The same NHS worker earns £50,000 of pensionable pay in their first year in the NHS. 1.85% (or more accurately 1/54) of this wage is added to what will be their NHS pension every year. Therefore after year 1, he will have added £925.26 to his NHS pension.
At the start of year 2 of work, the value of their NHS pension (£925.26) is increased (or decreased) by the inflation (CPI) + 1.5%. Note that CPI can be negative but that is uncommon (last time was 2015 when it was -0.1%). Currently it sits at 0.3% - found here; of note, the government tries to keep CPI at 2%. So in this example we will keep CPI at 2%, which added to 1.5% will increase the pot by 3.5%. This turns it into £958.34.
Now our NHS worker may get a pay rise! We'll assume they will get a 1% increase year on year, very generous but given Covid spending, may actually be better than expected. Therefore in year 2, they will receive £50,500 in pensionable pay, and add £935.19 to their NHS pension. This gives a total of £1,893.52 in their pension pot.
This process of revaluing and adding to the pot is repeated for all years they are working and a member of the pension scheme. Below is the calculations for 35 years in the scheme.
So the age of 68, they will have built up a retirement income of £70,999.56 yearly from the NHS pension when they retire.
It is also possible to acquire a lump sum upon retirement, however it will eat into your annual pension. For every £12 you take as a lump sum, you remove £1 from your annual pension. You can only take out up to 25% of your capital value of your pension (which is your annual pension x 20), and also bare in mind there are tax implications if you are above your lifetime allowance.

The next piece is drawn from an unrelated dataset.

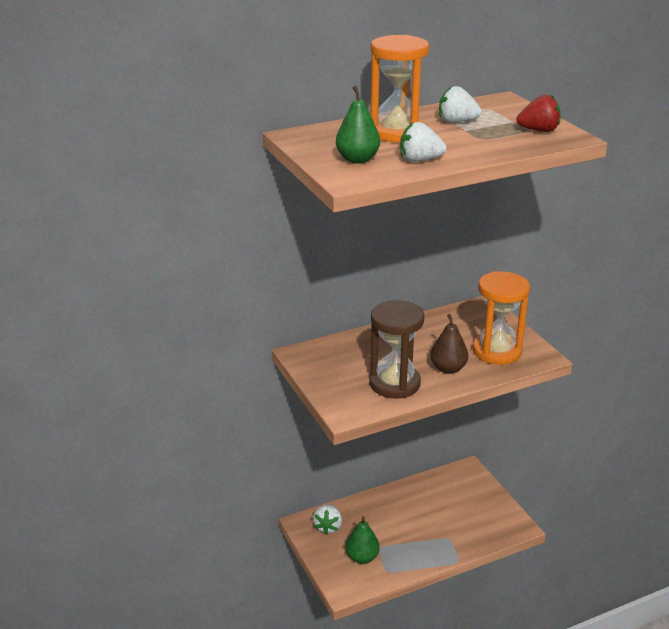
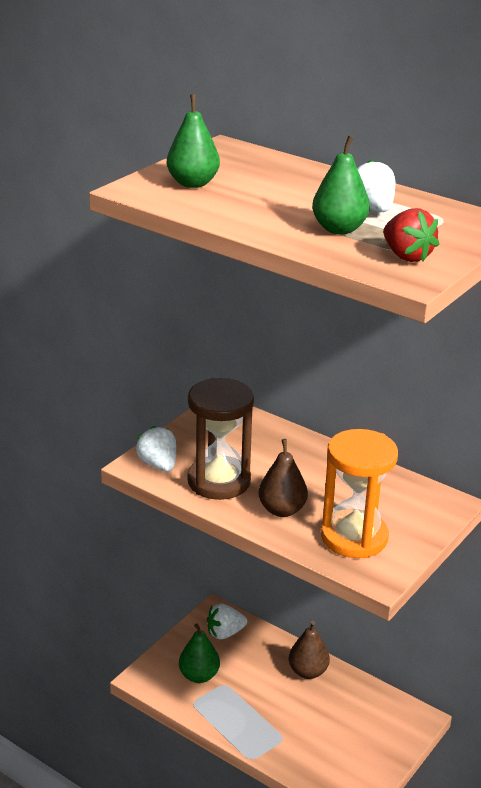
camera: 60 degrees right, 0 degrees up
(395, 501) = (308, 671): none -> brown pear
(396, 132) = (294, 187): orange hourglass -> none
(419, 160) = (227, 210): white strawberry -> white strawberry (158, 465)
(482, 137) = (339, 229): none -> green pear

Some interesting things about these calculations. If assuming all the prior wage increases and inflation, by 35 years their annual pension is worth more than what they are earning after 35 years in the same job, maybe they should have asked for a larger pay-rise earlier 😂. Also not noted is the annual allowance and lifetime allowance (in which they breach) but will go over in a follow up post. I think I will look into creating an app that will help display this information better.
When can you claim it?
The state pension age currently is currently 66. This is the age in which you can claim your state pension. The NHS pension is linked to this age as well. This is set to rise to 67 between 2026 and 2028 and to 68 between 2044 and 2046 (and possibly higher still after). It is possible to retire to claim the pension earlier but there are reductions to the amount you would receive (as you would be taking it for more years). Below is the percentage reduction of your accrued pension you would get by taking it early.

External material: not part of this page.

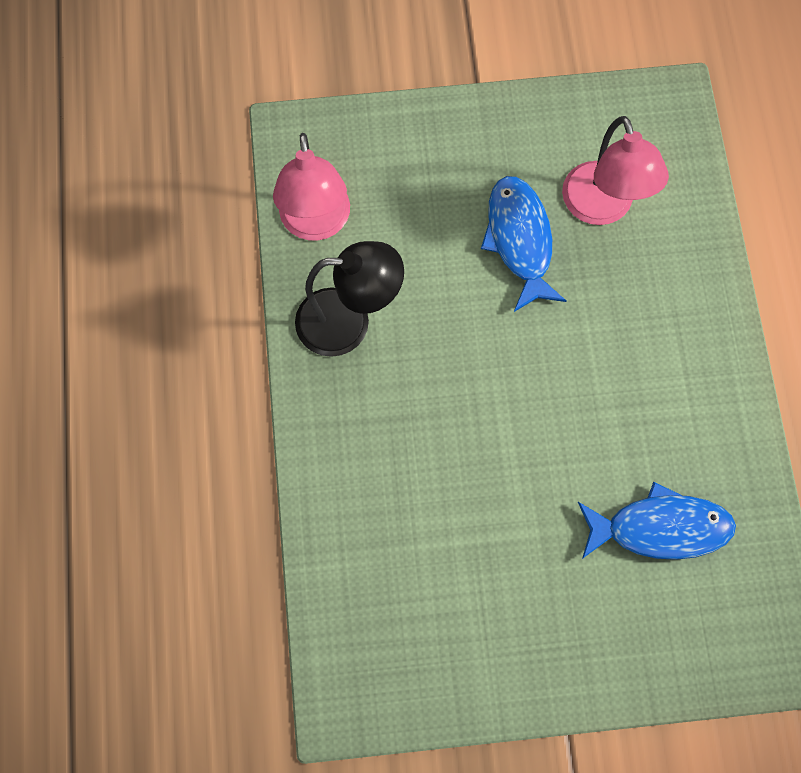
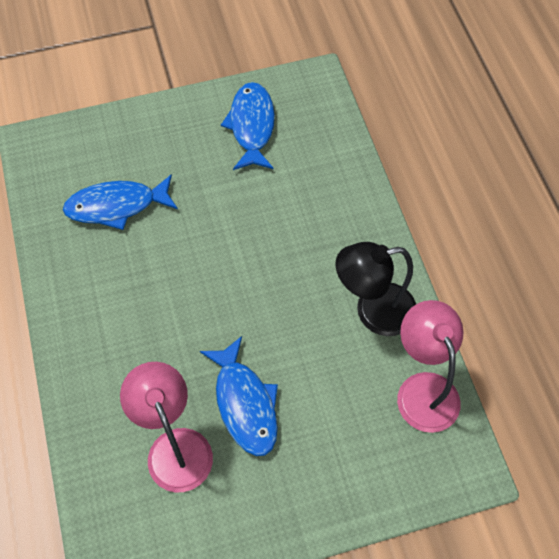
camera: 170 degrees right, 10 degrees down
(455, 633) = (252, 126): none -> blue fish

Also consider that taking it early means less years accrued. So in our example, by taking it 13 years early means an accrued pension of £32,844.29. A 46% reduction of that brings it down to £18,392.80, quite a steep hit - but you do get the money sooner.
It is worth it?
In our example, the NHS worker ends with a pre-tax pension of £70,999.56. You still pay income tax on pension, but do not pay national insurance. Additionally the pension amount will increase with CPI every year to keep with inflation.
In total, they contributed £260,376.72 pre-tax over the course of their 35 year career. Now as long as they live for at least 4 more years, they will have made back their money. With an average life span of 81 years in the UK at time of writing, they'll have 13 years of pension payments, meaning that our doctor will have been paid over £900,000 from the NHS pension scheme. Not a bad investment.
How is it funded? It's pretty much like a Ponzi scheme. Clearly you wont have contributed enough for all the years you'll be paid. The members and their employers who are current members, will be the ones paying your pension. This is one of the reasons why they started reducing the annual and lifetime allowance as the government started to realise that potentially this model couldn't last forever with such massive pensions. I'll go over those issues in a follow up post, along with some other points about the NHS pension such as death and illness benefits.